You pretty much can’t enjoy a meal at an outdoor terrace in Paris any longer, since most of those tables are taken up by smokers. A few weeks ago, my friend Bob and I were dining at a neighborhood restaurant while at a nearby table two women were chain-smoking as the baby of one of the women slept in a carriage next to where they sat. I guess they figured the kid needed get used to to tolerating the bad habits of others, and that children become accustomed to being exhaled on from an early age.
I realized that my attitude toward smoking smacked of a sort of purity-provincialism, as if because I don’t smoke others shouldn’t either. I actually don’t care if other people smoke. I just don’t happen to like inhaling it. And I also realize that I’m naïve in thinking that simply because I’m not surrounded by smokers, that smokers don’t surround me wherever I am. It’s just one of those sharp differences between there and here you pick up on: more people seem to smoke in Paris than in New York (to my surprise, per-capita smoking is higher in the U.S. than in France). I mentioned all of this last week to a visiting friend with whom I’d attended Alliance Française a few years ago, where we both learned French (and where we’d become acquainted with certain French ways of doing things).

**ENTRIES PROVIDED**
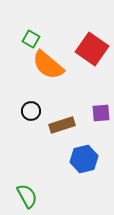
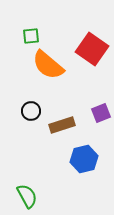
green square: moved 3 px up; rotated 36 degrees counterclockwise
purple square: rotated 18 degrees counterclockwise
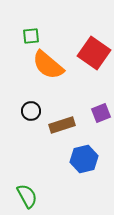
red square: moved 2 px right, 4 px down
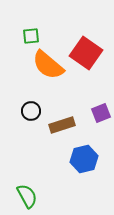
red square: moved 8 px left
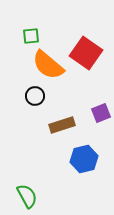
black circle: moved 4 px right, 15 px up
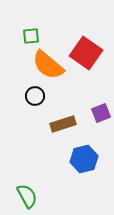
brown rectangle: moved 1 px right, 1 px up
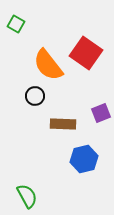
green square: moved 15 px left, 12 px up; rotated 36 degrees clockwise
orange semicircle: rotated 12 degrees clockwise
brown rectangle: rotated 20 degrees clockwise
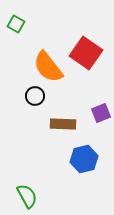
orange semicircle: moved 2 px down
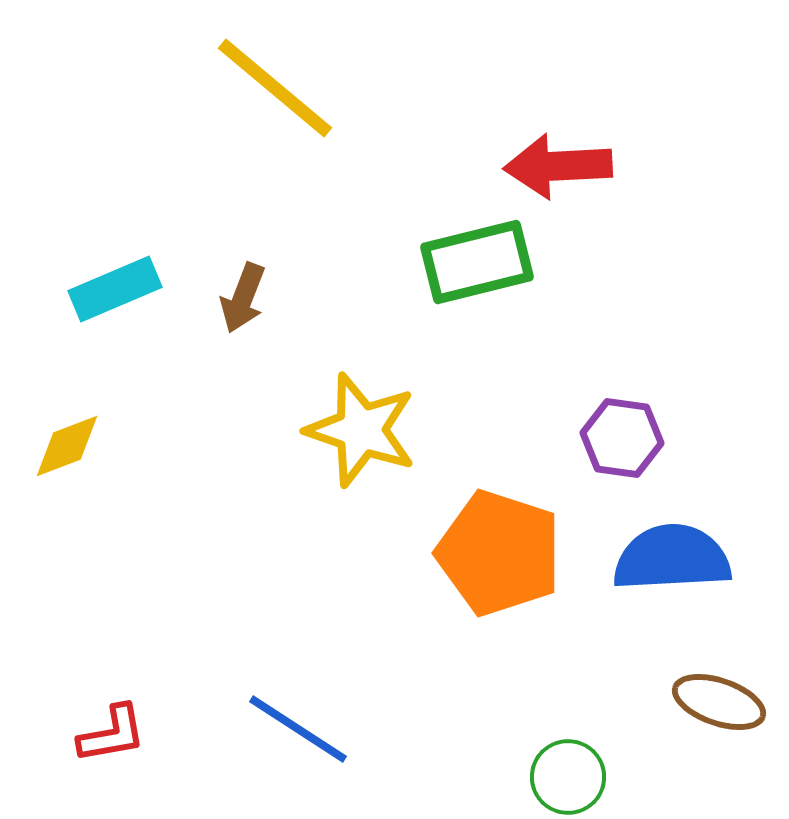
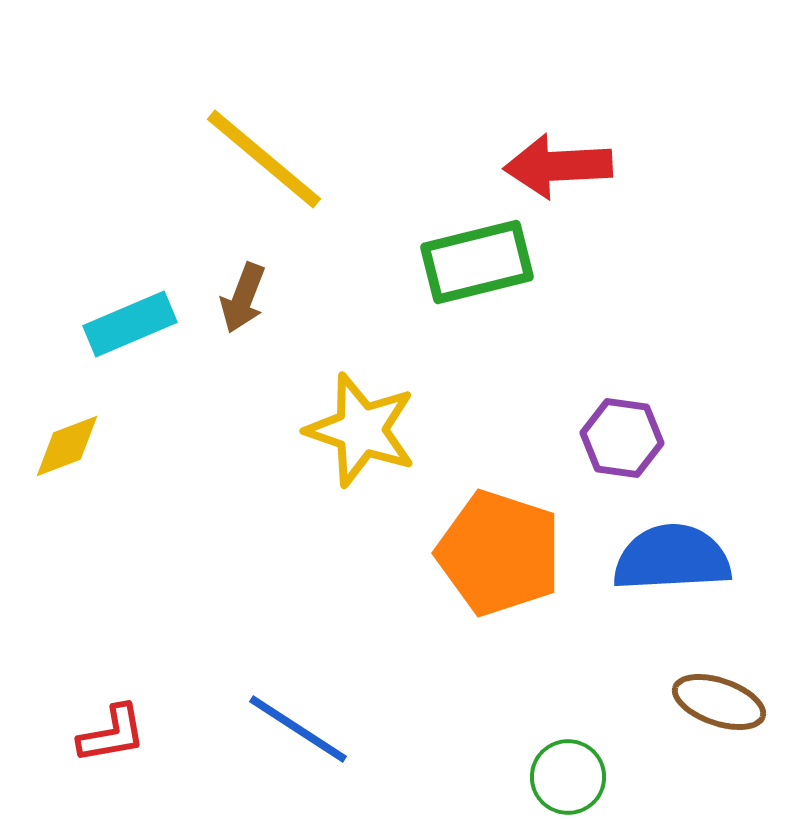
yellow line: moved 11 px left, 71 px down
cyan rectangle: moved 15 px right, 35 px down
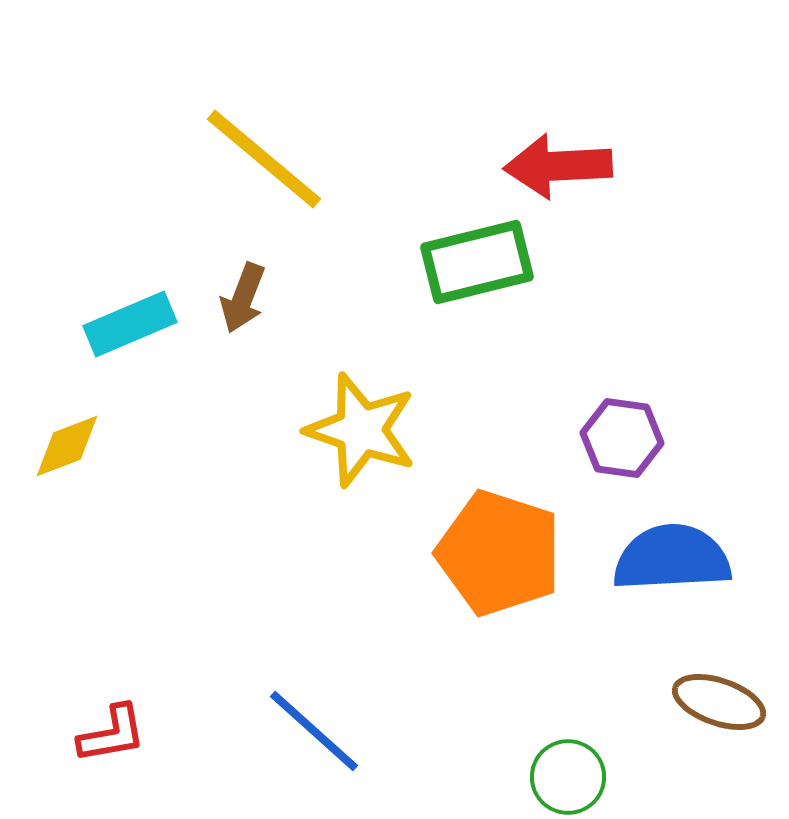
blue line: moved 16 px right, 2 px down; rotated 9 degrees clockwise
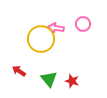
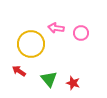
pink circle: moved 2 px left, 9 px down
yellow circle: moved 10 px left, 5 px down
red star: moved 1 px right, 2 px down
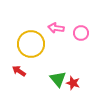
green triangle: moved 9 px right
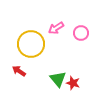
pink arrow: rotated 42 degrees counterclockwise
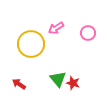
pink circle: moved 7 px right
red arrow: moved 13 px down
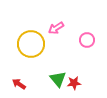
pink circle: moved 1 px left, 7 px down
red star: moved 1 px right; rotated 24 degrees counterclockwise
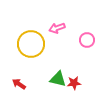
pink arrow: moved 1 px right; rotated 14 degrees clockwise
green triangle: rotated 36 degrees counterclockwise
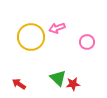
pink circle: moved 2 px down
yellow circle: moved 7 px up
green triangle: moved 1 px up; rotated 30 degrees clockwise
red star: moved 1 px left, 1 px down
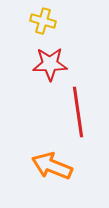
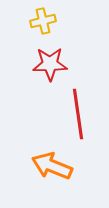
yellow cross: rotated 30 degrees counterclockwise
red line: moved 2 px down
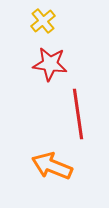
yellow cross: rotated 25 degrees counterclockwise
red star: rotated 8 degrees clockwise
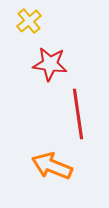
yellow cross: moved 14 px left
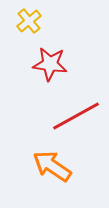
red line: moved 2 px left, 2 px down; rotated 69 degrees clockwise
orange arrow: rotated 12 degrees clockwise
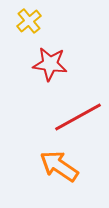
red line: moved 2 px right, 1 px down
orange arrow: moved 7 px right
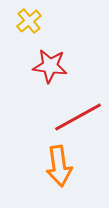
red star: moved 2 px down
orange arrow: rotated 132 degrees counterclockwise
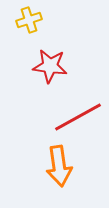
yellow cross: moved 1 px up; rotated 20 degrees clockwise
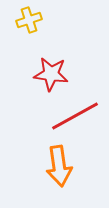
red star: moved 1 px right, 8 px down
red line: moved 3 px left, 1 px up
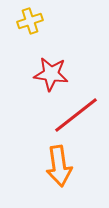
yellow cross: moved 1 px right, 1 px down
red line: moved 1 px right, 1 px up; rotated 9 degrees counterclockwise
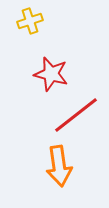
red star: rotated 8 degrees clockwise
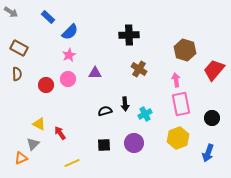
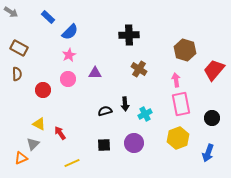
red circle: moved 3 px left, 5 px down
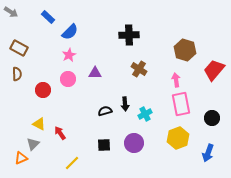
yellow line: rotated 21 degrees counterclockwise
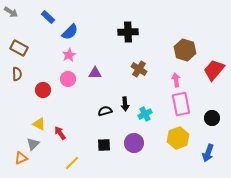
black cross: moved 1 px left, 3 px up
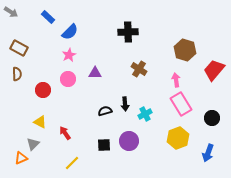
pink rectangle: rotated 20 degrees counterclockwise
yellow triangle: moved 1 px right, 2 px up
red arrow: moved 5 px right
purple circle: moved 5 px left, 2 px up
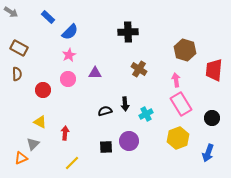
red trapezoid: rotated 35 degrees counterclockwise
cyan cross: moved 1 px right
red arrow: rotated 40 degrees clockwise
black square: moved 2 px right, 2 px down
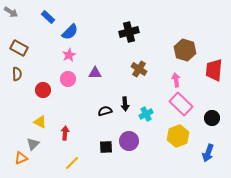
black cross: moved 1 px right; rotated 12 degrees counterclockwise
pink rectangle: rotated 15 degrees counterclockwise
yellow hexagon: moved 2 px up
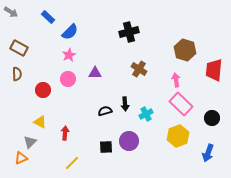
gray triangle: moved 3 px left, 2 px up
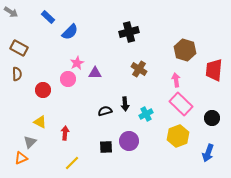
pink star: moved 8 px right, 8 px down
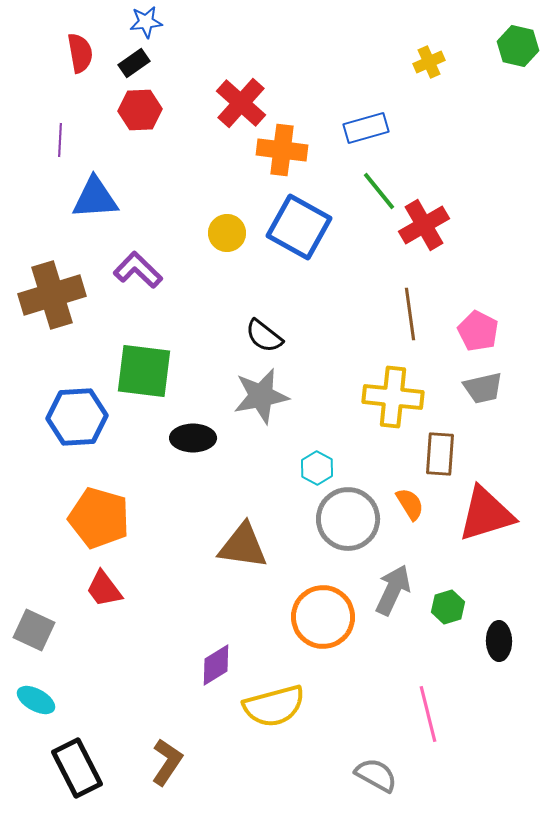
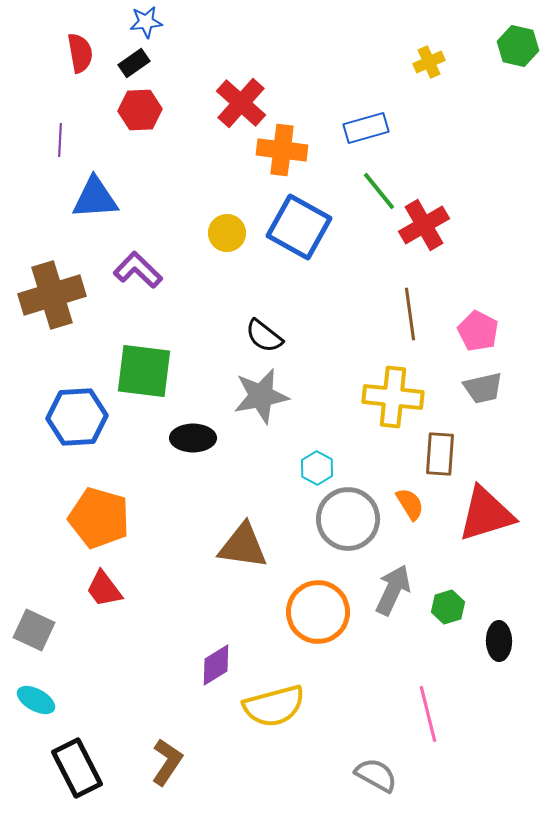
orange circle at (323, 617): moved 5 px left, 5 px up
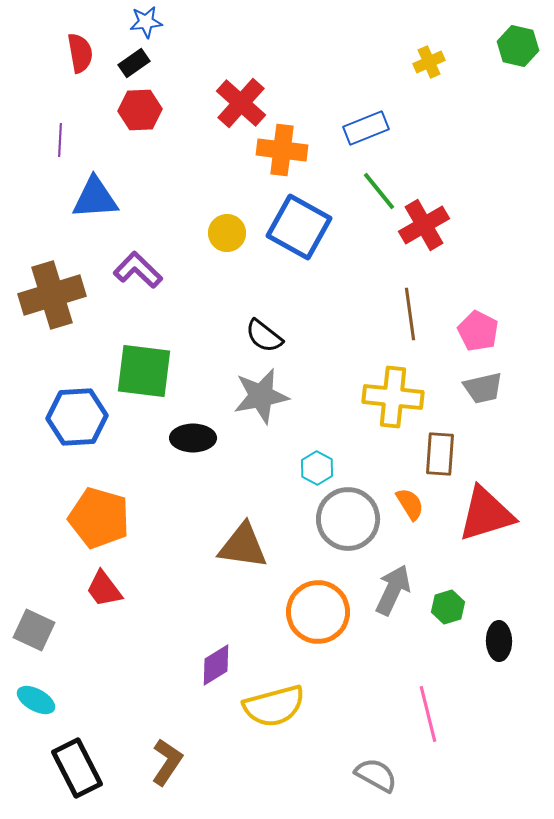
blue rectangle at (366, 128): rotated 6 degrees counterclockwise
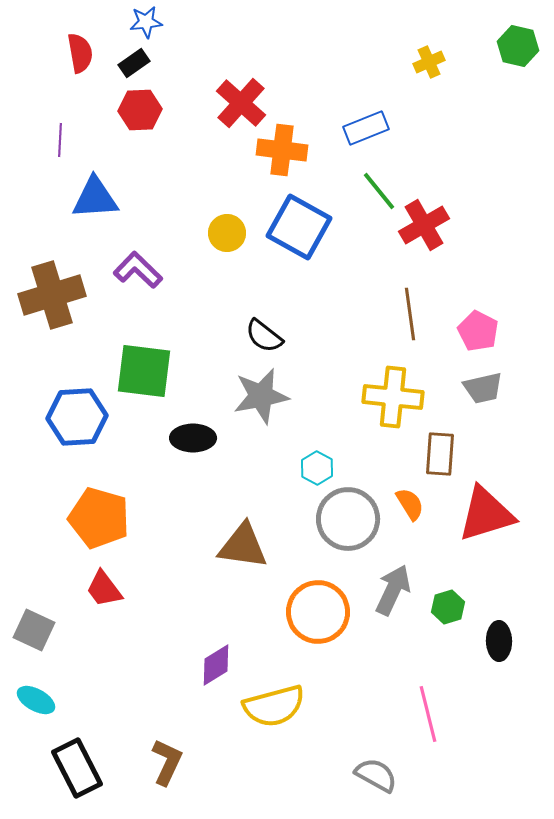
brown L-shape at (167, 762): rotated 9 degrees counterclockwise
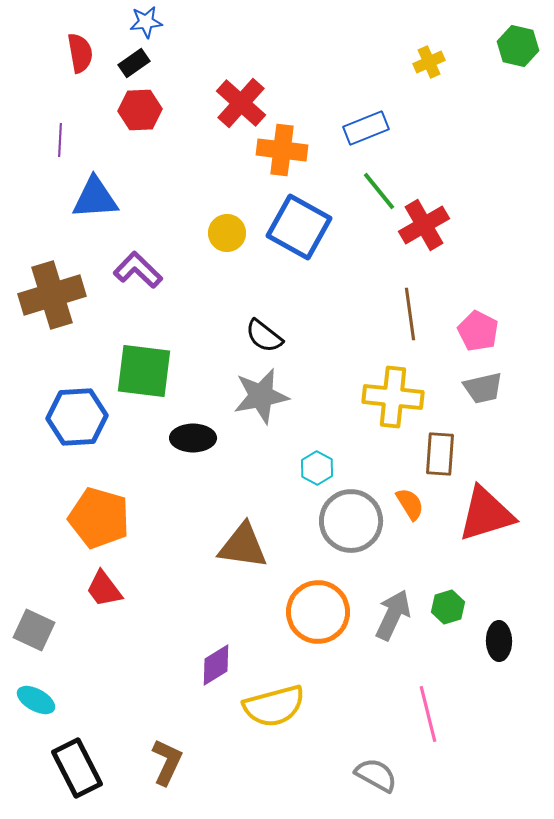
gray circle at (348, 519): moved 3 px right, 2 px down
gray arrow at (393, 590): moved 25 px down
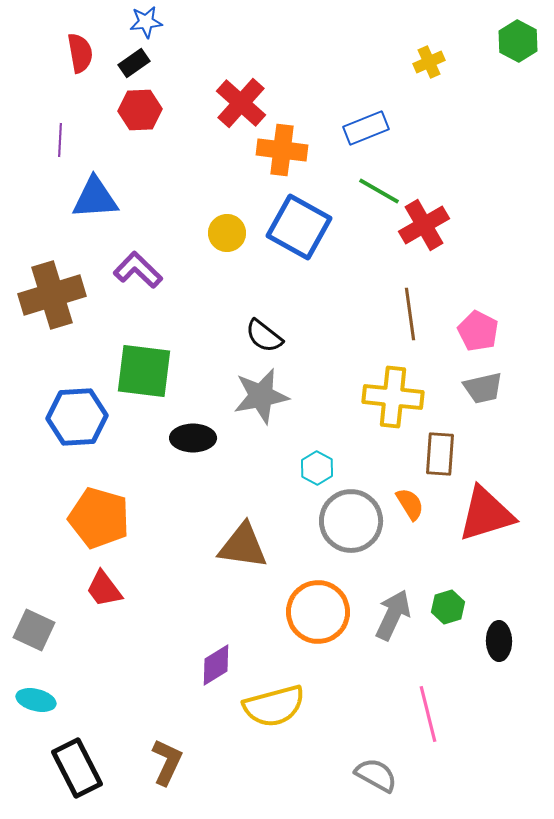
green hexagon at (518, 46): moved 5 px up; rotated 15 degrees clockwise
green line at (379, 191): rotated 21 degrees counterclockwise
cyan ellipse at (36, 700): rotated 15 degrees counterclockwise
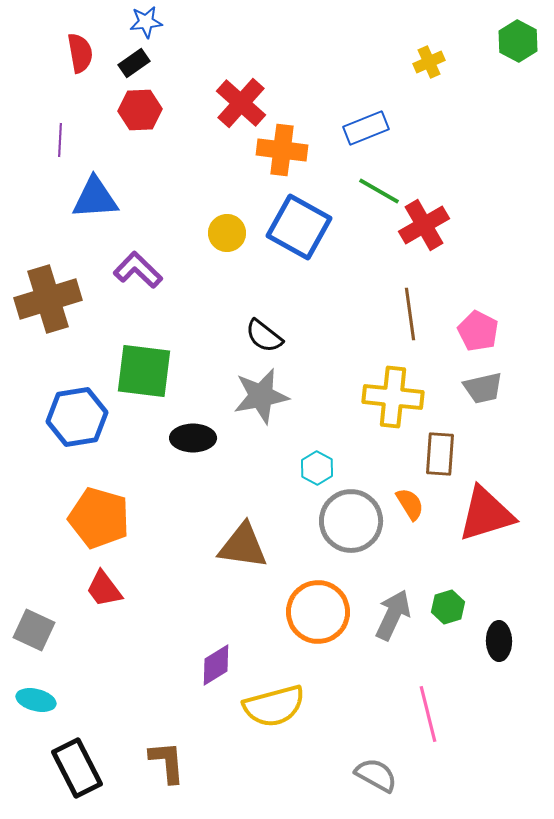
brown cross at (52, 295): moved 4 px left, 4 px down
blue hexagon at (77, 417): rotated 6 degrees counterclockwise
brown L-shape at (167, 762): rotated 30 degrees counterclockwise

**WHAT THE TASK ASKS**
Write out the passage about smoking in Paris word for word, starting at "You pretty much" and ending at "an early age.".

**ANSWER IN FULL**
You pretty much can’t enjoy a meal at an outdoor terrace in Paris any longer, since most of those tables are taken up by smokers. A few weeks ago, my friend Bob and I were dining at a neighborhood restaurant while at a nearby table two women were chain-smoking as the baby of one of the women slept in a carriage next to where they sat. I guess they figured the kid needed get used to to tolerating the bad habits of others, and that children become accustomed to being exhaled on from an early age.